By the time Project Blue Book, as it was renamed in 1952, ended in 1969, the Air Force claimed to have investigated more than 12K UFO claims.

The Truth Was Out There

In more recent years, footage taken of multiple engagements with unidentified UAPs, released officially by the US Navy and not some anonymous YouTuber, clearly shows objects that can’t be easily explained away.

In a 2014 clip, a Navy Super Hornet pilot was shown nearly colliding with a UAP off the coast of Virginia Beach, Va. And footage of two Navy pilots, one year later, shows them tracking an impossibly maneuvering craft.

“Wow! What is that, man?” one of the pilots shouted. “Look at that flying!”

Two stills from a video showing an encounter between a Navy F/A-18 Super Hornet and an unknown object. It was released by the Defense Department’s Advanced Aerospace Threat Identification Program in 2017. (Image: New York Times)

In what has come to be known as the “Tic Tac” video, an object resembling the famous mint was shown ping-ponging above the coast of California in footage that was published in 2017, by both the New York Times and the Washington Post, and later verified by the Navy.

Not the First 

Grusch’s claim is also backed by reports from others.
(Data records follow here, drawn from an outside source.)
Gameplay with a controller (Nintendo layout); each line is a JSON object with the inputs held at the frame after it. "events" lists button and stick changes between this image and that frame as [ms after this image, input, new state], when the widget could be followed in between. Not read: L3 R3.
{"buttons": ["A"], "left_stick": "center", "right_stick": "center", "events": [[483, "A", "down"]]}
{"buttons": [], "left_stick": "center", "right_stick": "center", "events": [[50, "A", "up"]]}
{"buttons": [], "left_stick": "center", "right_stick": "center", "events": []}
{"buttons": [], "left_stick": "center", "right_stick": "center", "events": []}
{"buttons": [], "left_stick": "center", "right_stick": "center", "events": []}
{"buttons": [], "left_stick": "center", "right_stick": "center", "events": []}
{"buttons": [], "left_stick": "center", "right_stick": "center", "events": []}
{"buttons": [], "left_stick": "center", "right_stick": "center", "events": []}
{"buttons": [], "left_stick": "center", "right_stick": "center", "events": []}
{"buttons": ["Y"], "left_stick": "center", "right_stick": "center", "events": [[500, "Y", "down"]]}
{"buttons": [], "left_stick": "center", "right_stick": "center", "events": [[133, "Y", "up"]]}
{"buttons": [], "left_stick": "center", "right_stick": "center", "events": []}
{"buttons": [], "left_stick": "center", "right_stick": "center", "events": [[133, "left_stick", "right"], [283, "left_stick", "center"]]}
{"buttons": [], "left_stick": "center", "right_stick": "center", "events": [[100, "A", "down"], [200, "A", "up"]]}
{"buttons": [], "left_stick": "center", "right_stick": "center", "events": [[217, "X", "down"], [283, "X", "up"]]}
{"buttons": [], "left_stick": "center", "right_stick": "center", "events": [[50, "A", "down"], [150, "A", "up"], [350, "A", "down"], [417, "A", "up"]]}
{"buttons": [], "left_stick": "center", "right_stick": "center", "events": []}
They include a defense contractor who, according to a 2020 New York Times report, briefed Defense Department officials on vehicles he observed that were “not made on this Earth.”

In 1989, KLAS-TV/Las Vegas broadcast an interview with a man, later identified as Bob Lazar, an equipment contractor, who alleged that he was hired to reverse-engineer extraterrestrial tech near Area 51. Lazar claimed he studied a craft that uses anti-gravity technology “that does not exist at all.”

Lazar was later reported to have misrepresented not only his master’s degrees in physics from MIT and in electronics from Caltech, but also his employment history, so his testimony was promptly dismissed by skeptics.

Most astrophysicists and cosmologists believe that extra-terrestrial life is almost certain to exist. Their issue has been why they haven’t been able to detect their radio transmissions or other signs of their existence, not to mention the impossible-to-traverse distances, at least according to our current technology, between star systems where intelligent life would be likely to have evolved.

Millions of intelligent Americans not only believe that contact with extra-terrestrials has been made, but that the remains of aliens and their spacecraft are being secretly held by the government.